We started with $3000 to build a genomic library and start sequencing library clones, but we knew the full cost would be closer to a a half million dollars.  In the fall of 1999, we presented some of our initial findings at a small research conference that focuses on the biology of Agrobacterium.  At the end of the conference, a gentleman approached me. “My name is Steve Slater”, he said, “and I work for a small company called Cereon Genomics.  We need to talk but not here.  I will call you tomorrow.”  On the flight back home, I told my wife Asha that I thought Steve Slater was going to tell me that his group had already sequenced the C58 genome.  However, the next day, Steve told me that Cereon Genomics was just beginning to sequence the genome and that they wanted to collaborate with my research team because of our genome map of transposon insertions.  Steve rightfully saw the value of using our map to orient and join up the sequenced pieces of the genome.  We reached an agreement between Cereon Genomics, its parent company Monsanto Corporation, and my research lab.  The agreement required all partners to agree as to when and how to publish the finished work.  If any one partner didn’t want to publish, the collaboration would stop.

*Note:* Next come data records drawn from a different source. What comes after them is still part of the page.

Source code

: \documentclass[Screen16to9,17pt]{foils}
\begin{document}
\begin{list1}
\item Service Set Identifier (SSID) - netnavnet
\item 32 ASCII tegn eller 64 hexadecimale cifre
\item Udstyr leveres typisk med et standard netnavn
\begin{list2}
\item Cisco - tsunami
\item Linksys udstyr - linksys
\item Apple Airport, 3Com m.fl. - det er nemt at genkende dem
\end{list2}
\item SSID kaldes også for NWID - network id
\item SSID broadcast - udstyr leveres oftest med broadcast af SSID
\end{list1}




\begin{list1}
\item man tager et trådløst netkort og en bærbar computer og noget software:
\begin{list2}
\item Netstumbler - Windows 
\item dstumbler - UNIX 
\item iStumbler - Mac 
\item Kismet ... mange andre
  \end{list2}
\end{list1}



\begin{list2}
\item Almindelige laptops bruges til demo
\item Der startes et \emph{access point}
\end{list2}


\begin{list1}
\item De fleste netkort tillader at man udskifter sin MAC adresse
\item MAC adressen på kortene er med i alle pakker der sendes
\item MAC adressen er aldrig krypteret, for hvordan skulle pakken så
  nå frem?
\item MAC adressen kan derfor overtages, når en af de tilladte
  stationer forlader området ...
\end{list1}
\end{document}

It was a fun but odd collaboration.  My students got to work with a lot more sequence information, but we had to use a dial-in modem connection on one computer to access the company database.  This restriction slowed us down but we made consistent progress and were basically finished with sequencing and assembling the genome sequence by the end of 2000.  Around that time, we became aware of another collaboration between an academic lab at University of Washington and DuPont Corporation that was also sequencing the Agro C58 genome.  It was a race but luckily in the end both collaborations agreed to publish back-to-back articles (3,4) in the journal SCIENCE that came out in December of 2001.

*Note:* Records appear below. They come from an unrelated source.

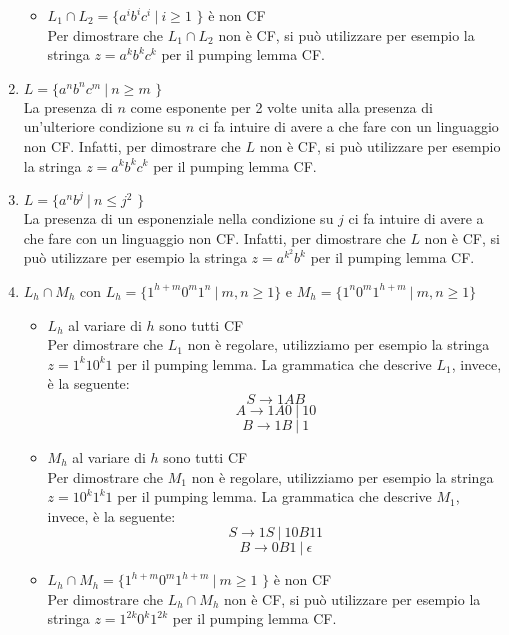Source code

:\documentclass[a4paper,oneside,titlepage]{book}
\begin{document}
\begin{enumerate}[label=\fbox{\arabic*}]
\begin{itemize}
\item $L_1 \cap L_2 = \text{\{ } a^i b^i c^i \ | \  i \geq 1 \text{ \}}$ è non CF
\\ Per dimostrare che $L_1 \cap L_2$ non è CF, si può utilizzare per esempio la stringa $z = a^k b^k c^k$ per il pumping lemma CF.
\end{itemize}

\item $L = \text{\{ } a^n b^n c^m \ | \  n \geq m \text{ \}}$
\\ La presenza di $n$ come esponente per 2 volte unita alla presenza di un'ulteriore condizione su $n$ ci fa intuire di avere a che fare con un linguaggio non CF. Infatti, per dimostrare che $L$ non è CF, si può utilizzare per esempio la stringa $z = a^k b^k c^k$ per il pumping lemma CF.

\item $L = \text{\{ } a^n b^j \ | \  n \leq j^2 \text{ \}}$
\\ La presenza di un esponenziale nella condizione su $j$ ci fa intuire di avere a che fare con un linguaggio non CF. Infatti, per dimostrare che $L$ non è CF, si può utilizzare per esempio la stringa $z = a^{k^2} b^k$ per il pumping lemma CF.

\item $L_h \cap M_h$ con $L_h = \{ 1^{h+m} 0^m 1^n \ | \  m,n \geq 1 \}$ e $M_h = \{ 1^n 0^m 1^{h+m} \ | \  m,n \geq 1 \}$
\begin{itemize}
\item $L_h$ al variare di $h$ sono tutti CF
\\ Per dimostrare che $L_1$ non è regolare, utilizziamo per esempio la stringa $z = 1^k 1 0^k 1$ per il pumping lemma. La grammatica che descrive $L_1$, invece, è la seguente:
\[ S \longrightarrow 1AB \]
\[ A \longrightarrow 1A0 \ | \ 10 \]
\[ B \longrightarrow 1B \ | \ 1 \]

\item $M_h$ al variare di $h$ sono tutti CF
\\ Per dimostrare che $M_1$ non è regolare, utilizziamo per esempio la stringa $z = 1 0^k 1^k 1$ per il pumping lemma. La grammatica che descrive $M_1$, invece, è la seguente:
\[ S \longrightarrow 1S \ | \ 10B11 \]
\[ B \longrightarrow 0B1 \ | \ \epsilon \]

\item $L_h \cap M_h = \text{\{ } 1^{h+m} 0^m 1^{h+m} \ | \  m \geq 1 \text{ \}}$ è non CF
\\ Per dimostrare che $L_h \cap M_h$ non è CF, si può utilizzare per esempio la stringa $z = 1^{2k} 0^k 1^{2k}$ per il pumping lemma CF.
\end{itemize}
\end{enumerate}
\end{document}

So what we did we learn from the Agro C58 genome sequence?  First and foremost, the 2.1 Mbp linear chromosome was evolutionarily derived from a plasmid!  The origin of replication on this chromosome is clearly a member of the repABC plasmid family, very similar to those found on two large plasmids in strain C58.  Second, the linearity of the second chromosome is due to hairpin loops on each end where the top and bottom strands are connected through a stem-loop structure.  In a later paper, we obtained the full sequence of the hairpin loops and showed that the linear chromosome is found only in one subset of Agrobacterium and Rhizobium strains called biovar 1 (5).  During replication, the two “old” strands are still connected at their ends.  Once the hairpin loops are replicated, an enzyme called protelomerase recognizes the double-stranded hairpin sequences and makes staggered cuts to allow the two new daughter ds DNA molecules to separate and reform hairpin loops on each end.  We don’t know yet the evolutionary origin of the hairpin loops and the gene encoding protelomerase.  My personal hypothesis is that they came in as part of a linear bacteriophage.  Third, comparison of the two chromosomes of Agro C58 with the sequenced single chromosome of Sinorhizobium strain 1021 showed clear evidence that several large chunks of the ancestral circular chromosome moved to the plasmid that became the second chromosome.  I had several Hiram College students continue studying this phenomenon and this became part of another follow-up publication (6).

There were a lot more insights gleaned from the Agro C58 genome sequence and we continue to link genes to functions using functional genomics experiments such as the Mariner-type transposon mutagenesis screen going in the 2019 Hiram College Genetics course.  However, I will leave those details for another time.

The Agro C58 genome shows us how complex genomes can arise in the Bacteria domain and how genomes can rearrange over time.  Now let us see what we can learn from other genomes.  Stay tuned to Genomics Revolution.

For More Information on Agrobacterium strain C58 & its genome:
(1) Allardet-Servent et al., 1993.  Journal of Bacteriology 175:7869-75.
(2) Goodner et al., 1999.  Journal of Bacteriology 181:5160-6.
(3) Goodner et al., 2001.  Science 294:2323-8.
(4) Wood et al., 2001.  Science 294:2317-23.
(5) Slater et al., 2013.  Applied & Environmental Microbiology 79:1414-7.
(6) Slater et al., 2009.  Journal of Bacteriology 191:2501-11.